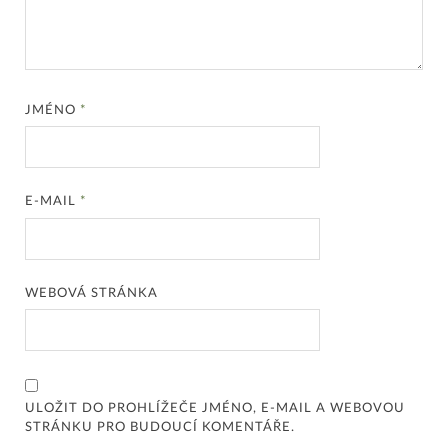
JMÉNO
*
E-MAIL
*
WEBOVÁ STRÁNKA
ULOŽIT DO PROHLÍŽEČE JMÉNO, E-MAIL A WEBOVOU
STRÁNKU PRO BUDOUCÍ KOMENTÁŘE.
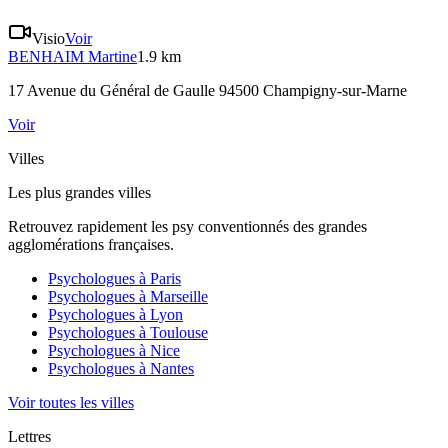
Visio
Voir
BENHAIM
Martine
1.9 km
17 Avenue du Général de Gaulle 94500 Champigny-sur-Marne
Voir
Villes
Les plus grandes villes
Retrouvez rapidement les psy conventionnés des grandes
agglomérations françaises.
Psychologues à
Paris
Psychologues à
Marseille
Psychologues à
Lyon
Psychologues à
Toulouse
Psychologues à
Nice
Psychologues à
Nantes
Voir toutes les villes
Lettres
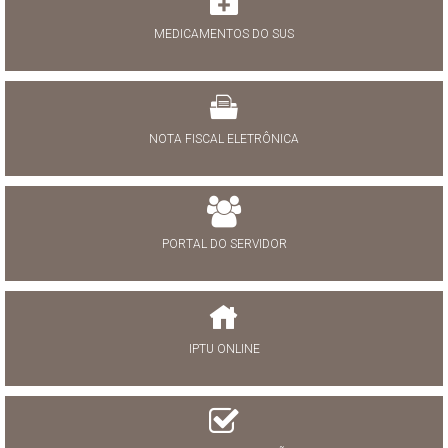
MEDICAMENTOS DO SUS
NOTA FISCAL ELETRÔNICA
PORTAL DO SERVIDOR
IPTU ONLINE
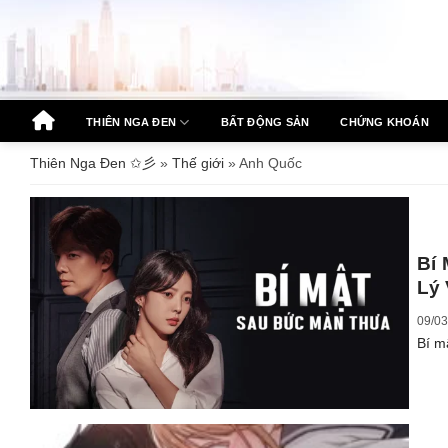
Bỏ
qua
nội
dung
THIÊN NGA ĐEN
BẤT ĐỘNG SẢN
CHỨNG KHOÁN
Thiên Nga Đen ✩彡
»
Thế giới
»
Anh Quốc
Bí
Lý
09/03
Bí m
...
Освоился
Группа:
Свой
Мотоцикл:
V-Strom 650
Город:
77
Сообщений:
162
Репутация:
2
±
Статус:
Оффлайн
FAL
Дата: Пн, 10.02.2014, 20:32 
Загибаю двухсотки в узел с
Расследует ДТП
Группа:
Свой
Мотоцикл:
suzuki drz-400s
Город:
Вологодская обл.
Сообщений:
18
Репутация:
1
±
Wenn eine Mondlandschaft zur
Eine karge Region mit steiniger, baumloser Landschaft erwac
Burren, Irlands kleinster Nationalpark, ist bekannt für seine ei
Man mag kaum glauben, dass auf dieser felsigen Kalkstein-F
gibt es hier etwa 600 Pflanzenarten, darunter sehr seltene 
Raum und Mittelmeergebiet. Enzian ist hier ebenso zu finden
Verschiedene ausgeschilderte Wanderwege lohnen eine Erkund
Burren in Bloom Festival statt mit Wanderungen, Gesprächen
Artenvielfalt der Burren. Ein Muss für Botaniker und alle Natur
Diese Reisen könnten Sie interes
---
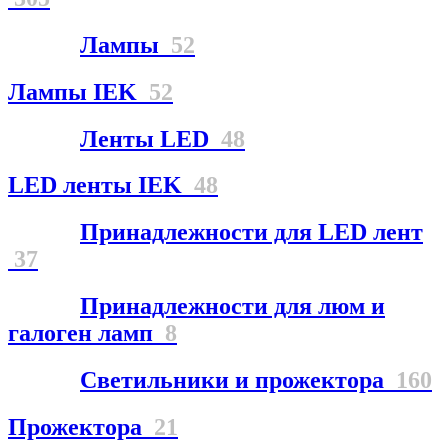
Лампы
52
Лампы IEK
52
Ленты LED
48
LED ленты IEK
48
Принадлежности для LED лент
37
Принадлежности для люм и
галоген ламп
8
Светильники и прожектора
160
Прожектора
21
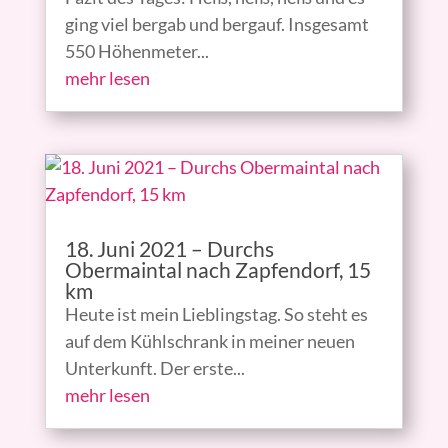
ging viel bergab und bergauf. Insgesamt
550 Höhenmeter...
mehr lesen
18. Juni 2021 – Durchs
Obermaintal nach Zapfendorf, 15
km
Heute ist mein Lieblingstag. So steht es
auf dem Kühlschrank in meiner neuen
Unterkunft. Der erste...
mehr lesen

> _Required action_:
Show every line from the items above that contains the string "MAIL". Case counts.

> _Finished task_:
E-MAIL
ULOŽIT DO PROHLÍŽEČE JMÉNO, E-MAIL A WEBOVOU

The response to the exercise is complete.